The Taliban promised more tolerance and freedom when they entered Kabul in August. But on Saturday, Taliban fighters raided a wedding reception in eastern Nangarhar and killed three people for playing music, witnesses said. The Taliban confirmed the attack, but condemned the gunmen and said they had been detained.

Artists have not forgotten the Taliban’s long history of such attacks. “The roots of art dried up when the Taliban came to power in the 1990s,” said Roya Sadat, an award-winning Afghan filmmaker.

Ms Sadat traveled to the United States for a working trip in May, but was unable to return to Afghanistan due to deteriorating security. She is working on a scripted film about the political activities of Afghan women in the 1960s; the original plan was to shoot it in Afghanistan, but now she’s looking for other locations.

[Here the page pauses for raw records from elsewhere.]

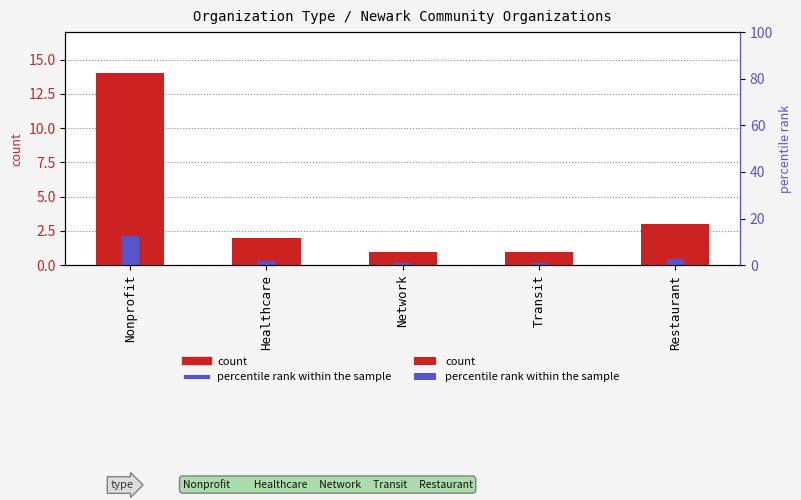

The value of count at Transit is 0.2. True or false?

False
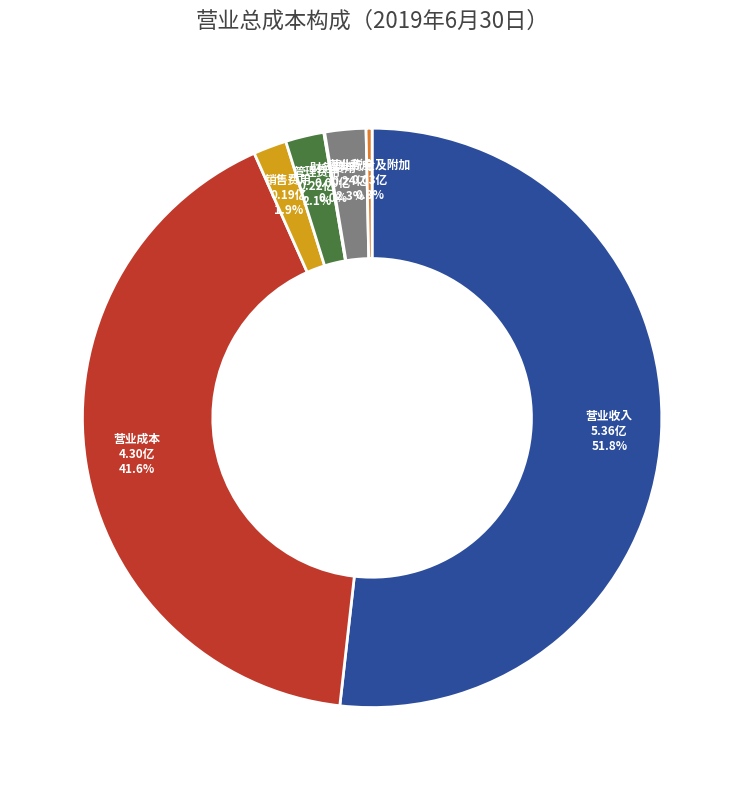

Is there a majority slice in this chart?

Yes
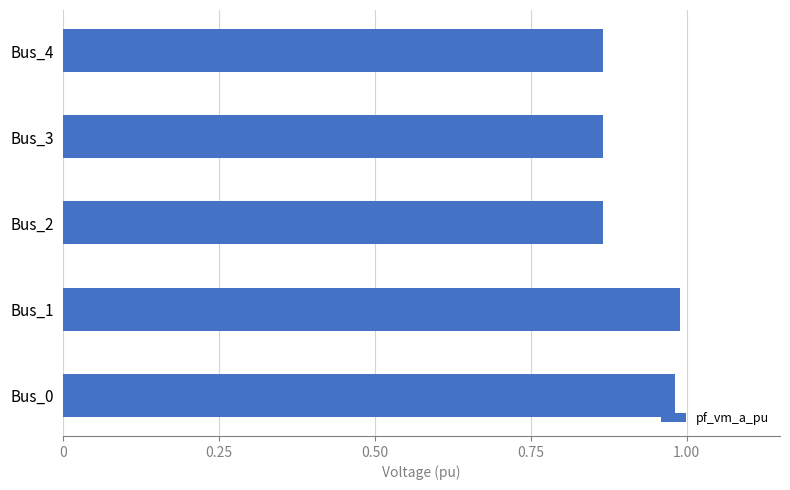

True or false: the data shows 1.5 at Bus_0.

False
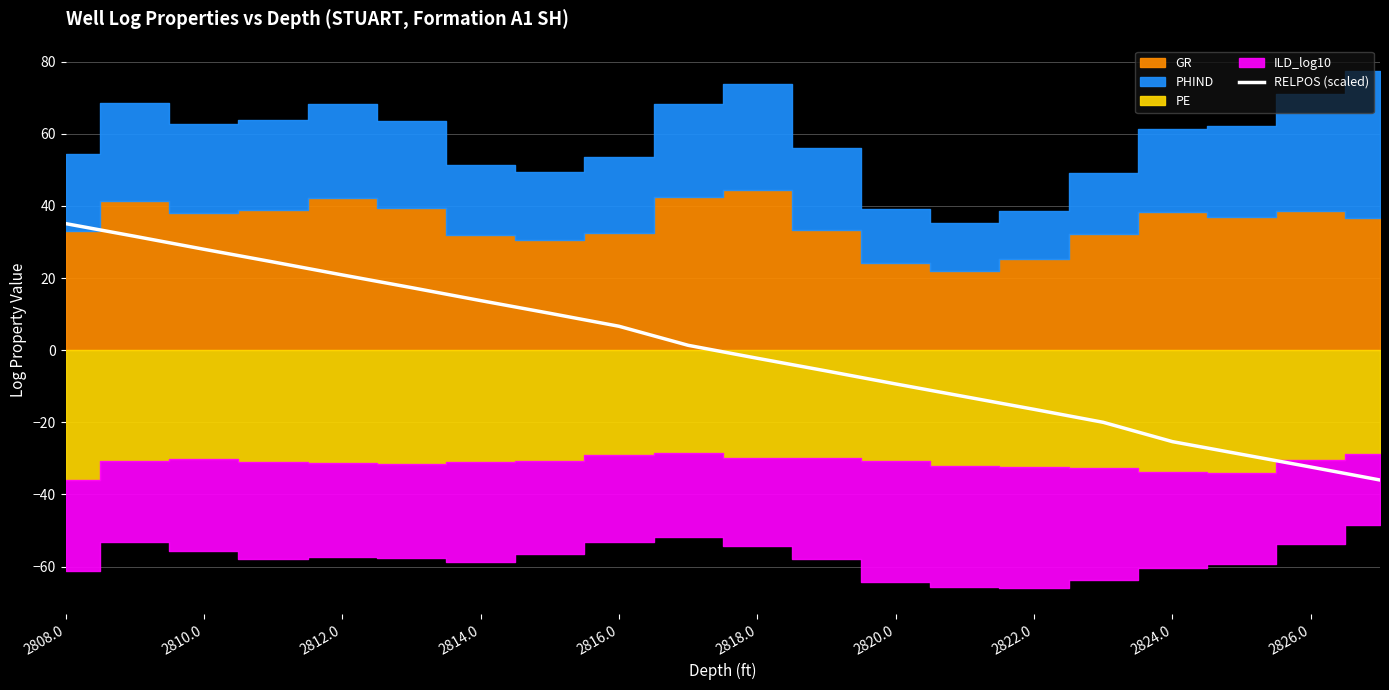

What is the maximum value for RELPOS (scaled)?

35.1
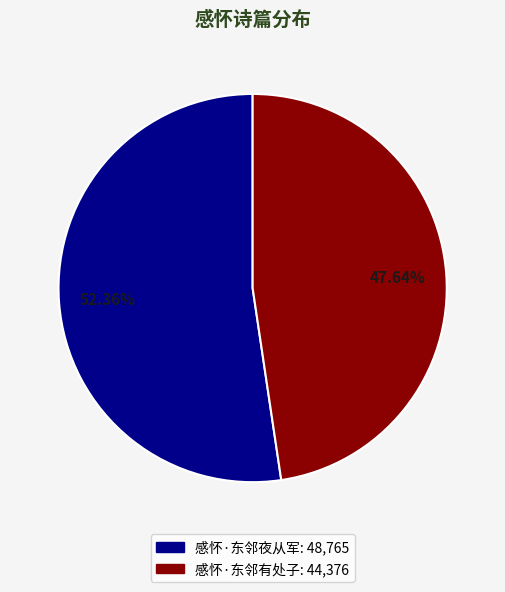

Approximately how many times larger is the value at 感怀·东邻夜从军 compared to 感怀·东邻有处子?

1.1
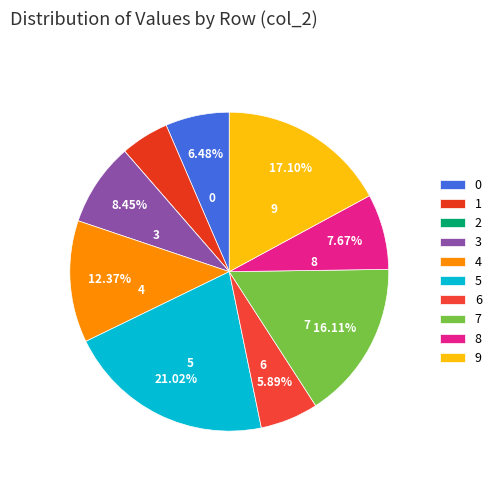

Rank the categories by value from lowest to highest.

2, 1, 6, 0, 8, 3, 4, 7, 9, 5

“It is sad to see the future of the country without art and without artists,” said Sadat.

Whether these artists can continue their work in new countries is another open question.

Some say they are optimistic about their ability to compete in the markets of their new countries. Mr Sharifi said he had previously registered ArtLords as a charity and limited liability company in Virginia. Ms Sadat said she was working on films, including a documentary, and performing for the Seattle Opera.

Many artists continue to work on unfinished projects for the organizations that hired them in Afghanistan. Others have been sponsored by universities or nonprofits to participate in short-term programs, just to get them out of the country safely. But what awaits them after these projects end is unknown.

Mr Nabipour, the former dean of fine arts, said he was invited by Harvard University’s Art, Film and Visual Studies program to work as a research assistant professor for 10 months.

“I have no idea what to do or what can happen after 10 months,” he said. “I am really worried about this.”

Ruhullah Khapalwak and Sami Sahak contributed reporting.